I learned by actually trying it how hard it is. And I noticed that people I knew who had gone back to the land in small groups were unhappy compared to people in the city. In practice, most back-to-the-landers end up being little developers, or remote suburbanites. They still drive into town for food and supplies, they have to drive much farther, they cut down a lot of trees, and the only advantage is a better view.

Then I mentioned that urban people generally do better than rural people in a collapse, but this is a complicated subject. Urban people did better in America in the 1930's, but rural people did better in Weimar Germany, and arguably during the decline of Rome. So where is the best place to be as the 21st century collapse deepens?

First we need a collapse scenario. I'm going to say that liquid fuels continue to decline, renewable energy cannot replace them nearly fast enough, and everything that now depends on liquid fuels gets much more expensive. This contributes to decades of zero or negative economic growth. Another contributor is the de-monetization of labor: a lot of the economic growth of the 20th century came from taking labor that used be outside the money economy, like child care and food preparation, and bringing it into the money economy. This is going to reverse as people lose their jobs, do stuff at home for free instead of paying other people to do it, those people lose their jobs, and so on.

New money-making opportunities will be snatched by whoever is in the best position: mostly the already rich.
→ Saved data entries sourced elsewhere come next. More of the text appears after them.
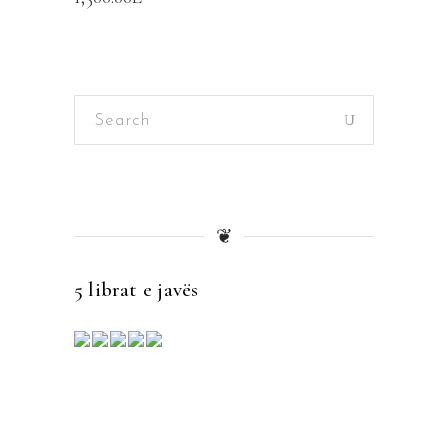
Search
for:
❦
5 librat e javës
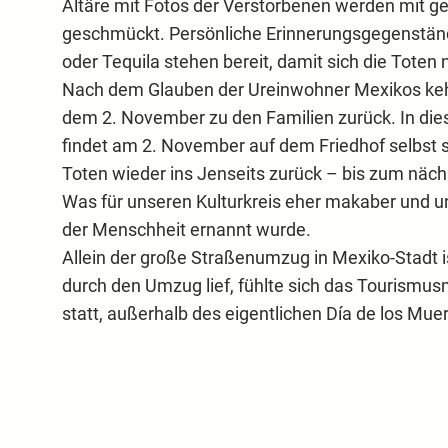
Altäre mit Fotos der Verstorbenen werden mit g
geschmückt. Persönliche Erinnerungsgegenstände
oder Tequila stehen bereit, damit sich die Tote
Nach dem Glauben der Ureinwohner Mexikos kehr
dem 2. November zu den Familien zurück. In diese
findet am 2. November auf dem Friedhof selbst s
Toten wieder ins Jenseits zurück – bis zum näch
Was für unseren Kulturkreis eher makaber und u
der Menschheit ernannt wurde.
Allein der große Straßenumzug in Mexiko-Stadt 
durch den Umzug lief, fühlte sich das Tourismusm
statt, außerhalb des eigentlichen Día de los Mue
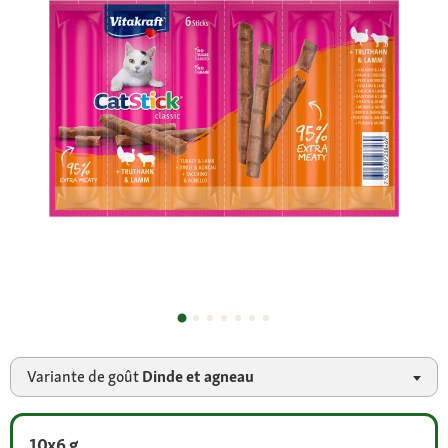
Variante de goût
Dinde et agneau
10x6 g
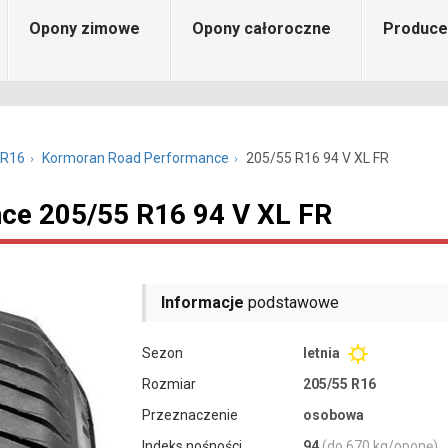
Opony zimowe
Opony całoroczne
Produce
 R16
Kormoran Road Performance
205/55 R16 94 V XL FR
ce 205/55 R16 94 V XL FR
Informacje
podstawowe
Sezon
letnia
Rozmiar
205/55 R16
Przeznaczenie
osobowa
Indeks nośności
94
(do 670 kg/oponę)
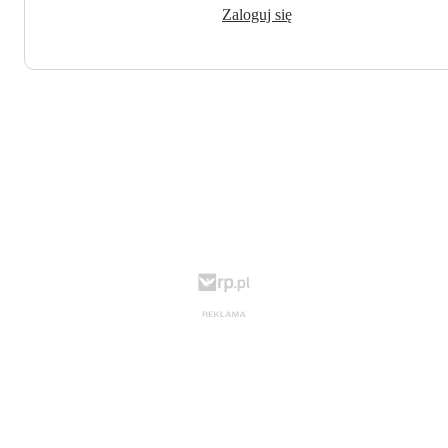
Zaloguj się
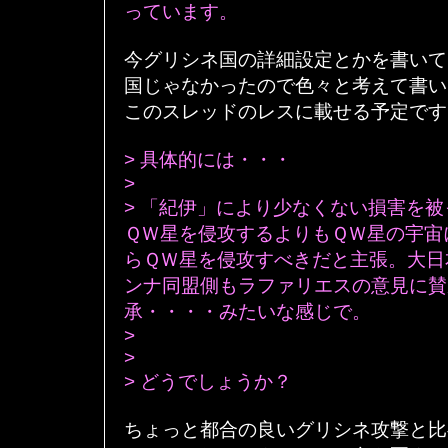
っています。
今グリシネ国の詳細設定とかを書いて
国じゃなかったので色々と考えて書い
このスレッドのレスに載せる予定です
> 具体的には・・・
>
> 「紀伊」により少なくない損害を
ＱＷ星を侵攻するよりもＱＷ星の宇宙
らＱＷ星を侵攻すべきだと主張。大日
ンナ同盟側もラファリエスの意見に賛
承・・・・みたいな感じで。
>
>
> どうでしょうか？
ちょっと都合の良いグリシネ攻撃と比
So wealth inequality will increase, and the cost of good food and human labor will continue to rise, until only the rich can afford to buy much of either. Meanwhile manufactured items and low-quality industrial food will remain cheap. If you think factory farms will give way to permaculture, check out this bleak and important article from 2008, Why Peak Oil Actually Helps Industrial Agriculture.

So you won't be in danger of starving, but you're likely to find yourself deep in unpayable debt, squeaking by on government assistance, and struggling to find something to sell to the rich so you can afford to buy small luxuries to make your life tolerable. Anne comments:

The real determination isn't "where can I produce enough food" but rather "where can I find consumers for whatever I produce." Weavers and musicians used to be nomadic for a reason -- the consumers of their production lived in dispersed manors. You need to be able to get to where the 1% are, which is exurbs, while still having the space to grow your thousand-square-feet of kale and carrots to keep from dying of an all-corn diet. Basically, the future is the inner ring suburbs.

I would add that even most residential neighborhoods inside cities have enough land. My lot is 7000 square feet. You just want to not be in the inner city, and not be so far out that transportation becomes a problem. And if you want to help others, the best angle is to make it easier for urban people to do small-scale farming and to trade services. Here's a subreddit thread with more discussion of these issues.

December 16. Condensed excerpt of this great Charlie Stross comment about non-monetized self-actualization:

Rather than a society in which everyone "works", we should be aiming for a society in which everyone has the opportunity for as much self-actualization as they can cope with. This sounds similar to libertarianism, but the key difference is that money is not the sole yardstick of human success or value. It requires some organizational framework to arbitrate between the competing desires of the participants, and a money-based market is not a sufficient mechanism to settle such disputes if we expand the scope to include non-monetizable items such as subjective happiness, artistic merit, or friendship.

December 20. Every year my girlfriend makes a mix of her favorite songs of the year (or sample songs from her favorite albums). Here are her 2013 gems. The host site doesn't allow you to view the list without listening, but the artists are Charlie Boyer and the Voyeurs, Jake Bugg, Woodkid, Anna Meredith, Janelle Monae, Of Montreal, Ahmad Jamal, Islet, Suuns, Melt Yourself Down, Teeth of the Sea, Temples, Jacco Gardner, The Child of Lov, His Clancyness, TV on the Radio, and Sons of Kemet. I've YouTube linked my four favorites.